Epuisée et à peine vêtue, elle est chargée dans une charrette en partance vers une destination inconnue. Elle est accompagnée de Quasimodo, son serviteur. Elle s’imagine qu’il l’emmène dans les combles de Nôtre Dame, pour lui faire l’amour, contre l’énorme cloche de Nôtre Dame.
Prise dans ses fantasmes, elle ne s’aperçoit pas qu’il est quatre heures du matin, et que son bien aimé l’attend.

A ce moment là, vers quatre heures du matin, Hervé est sur le parvis de Nôtre Dame. Il regarde passer une charrette chargée de villageois, pichet de vin à la main. Il ne sait pas qu’Estelle, sa future épouse fait partie du convoi.
Le temps passe. Désespéré, il s’écroule sur les pavés mouillés par la rosée du matin.

C’est le camion de la voirie qui le réveille. Il est six heures du matin. Dans la ruelle déserte, il appelle une dernière fois sa bien aimée, puis rentre dans son douillet appartement sous les toits, s’effondre sur le lit et se met à pleurer.
Le jeune couple s’est perdu dans la fête médiévale.

Aujourd’hui, Hervé a trente cinq ans, et toujours célibataire. Il est chirurgien au CHU. Il est dans son bureau, le visage dans les mains. Il n’a jamais oublié Estelle, dont la photo trône sur son bureau. Du reste, il porte toujours au cou, la chaine et le médaillon, qu’ils s’étaient offert lors de la fête médiévale, ou est inscrit son signe du zodiac.
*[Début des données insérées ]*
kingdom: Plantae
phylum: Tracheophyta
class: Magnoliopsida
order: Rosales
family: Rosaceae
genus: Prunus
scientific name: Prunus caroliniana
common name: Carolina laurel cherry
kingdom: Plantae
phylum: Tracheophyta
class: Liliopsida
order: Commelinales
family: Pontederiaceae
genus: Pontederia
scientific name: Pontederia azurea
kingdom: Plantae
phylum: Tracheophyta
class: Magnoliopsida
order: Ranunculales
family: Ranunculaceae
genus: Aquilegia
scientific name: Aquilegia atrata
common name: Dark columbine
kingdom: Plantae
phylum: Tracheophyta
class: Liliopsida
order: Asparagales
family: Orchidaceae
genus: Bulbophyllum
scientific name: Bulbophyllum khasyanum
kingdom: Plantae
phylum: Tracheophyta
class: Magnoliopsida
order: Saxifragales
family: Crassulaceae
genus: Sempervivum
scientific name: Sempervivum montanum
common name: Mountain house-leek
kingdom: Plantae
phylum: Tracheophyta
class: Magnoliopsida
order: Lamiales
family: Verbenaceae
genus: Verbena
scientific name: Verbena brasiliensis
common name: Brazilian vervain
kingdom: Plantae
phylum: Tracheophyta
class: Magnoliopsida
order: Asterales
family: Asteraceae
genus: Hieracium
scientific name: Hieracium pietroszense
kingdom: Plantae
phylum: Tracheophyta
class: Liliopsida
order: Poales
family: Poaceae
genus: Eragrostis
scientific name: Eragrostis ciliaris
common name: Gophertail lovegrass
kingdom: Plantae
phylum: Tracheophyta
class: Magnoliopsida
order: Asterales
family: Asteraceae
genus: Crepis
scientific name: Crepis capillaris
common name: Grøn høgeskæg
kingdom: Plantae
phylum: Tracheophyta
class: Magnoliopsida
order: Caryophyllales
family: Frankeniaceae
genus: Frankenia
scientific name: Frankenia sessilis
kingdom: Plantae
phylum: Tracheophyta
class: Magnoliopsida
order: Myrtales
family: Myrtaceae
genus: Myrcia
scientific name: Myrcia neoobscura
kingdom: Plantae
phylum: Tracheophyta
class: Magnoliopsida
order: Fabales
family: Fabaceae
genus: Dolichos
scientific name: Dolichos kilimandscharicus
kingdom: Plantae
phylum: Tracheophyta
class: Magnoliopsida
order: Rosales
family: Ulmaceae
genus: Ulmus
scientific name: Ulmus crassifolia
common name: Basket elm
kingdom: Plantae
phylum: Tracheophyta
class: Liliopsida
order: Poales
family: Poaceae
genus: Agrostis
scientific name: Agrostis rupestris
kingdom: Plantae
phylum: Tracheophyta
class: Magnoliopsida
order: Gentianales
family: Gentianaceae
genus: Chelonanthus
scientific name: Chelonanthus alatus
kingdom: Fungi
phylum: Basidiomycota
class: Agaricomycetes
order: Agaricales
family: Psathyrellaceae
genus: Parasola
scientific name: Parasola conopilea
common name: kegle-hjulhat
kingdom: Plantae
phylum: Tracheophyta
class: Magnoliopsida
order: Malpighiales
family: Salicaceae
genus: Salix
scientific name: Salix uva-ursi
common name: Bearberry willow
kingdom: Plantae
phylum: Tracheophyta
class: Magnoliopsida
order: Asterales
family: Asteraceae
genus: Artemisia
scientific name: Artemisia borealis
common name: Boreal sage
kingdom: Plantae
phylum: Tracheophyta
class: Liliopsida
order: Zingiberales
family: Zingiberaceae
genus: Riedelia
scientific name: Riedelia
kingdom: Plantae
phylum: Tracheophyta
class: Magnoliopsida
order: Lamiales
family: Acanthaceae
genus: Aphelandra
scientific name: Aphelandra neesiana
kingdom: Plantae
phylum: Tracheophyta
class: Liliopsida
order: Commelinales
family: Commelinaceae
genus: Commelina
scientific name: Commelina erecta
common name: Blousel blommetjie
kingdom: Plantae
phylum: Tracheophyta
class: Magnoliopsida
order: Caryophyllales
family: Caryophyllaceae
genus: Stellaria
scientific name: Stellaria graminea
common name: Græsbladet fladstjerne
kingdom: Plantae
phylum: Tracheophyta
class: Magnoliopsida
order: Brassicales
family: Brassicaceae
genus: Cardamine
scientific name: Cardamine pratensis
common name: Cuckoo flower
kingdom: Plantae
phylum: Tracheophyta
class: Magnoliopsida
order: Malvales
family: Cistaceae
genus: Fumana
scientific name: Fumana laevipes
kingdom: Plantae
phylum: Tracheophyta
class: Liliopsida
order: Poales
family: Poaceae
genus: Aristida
Taureau.
Soudain…

-Professeur…professeur, vite…
-Heu, oui, sursaute Hervé, excusez moi j’étais perdu dans mes pensées. Qui y a-t-il.
-Un accident monsieur, quatre ou cinq blessés graves.

Hervé se rend aux urgences, découvre l’ampleur des dégâts. Il passe les patients un par un, puis arrive à une jeune femme d’environ trente cinq ans, plus atteinte que les autres, le corps recouvert de sang. Elle respire avec difficulté.

-Vite, ordonne-t-il, une trachéo.

Il déchire lui-même le haut du chemisier, et là, stupeur. Au cou de la jeune femme accidentée, il y a la même chaine que la sienne, le même médaillon, avec inscrit un signe du zodiac…gémeaux.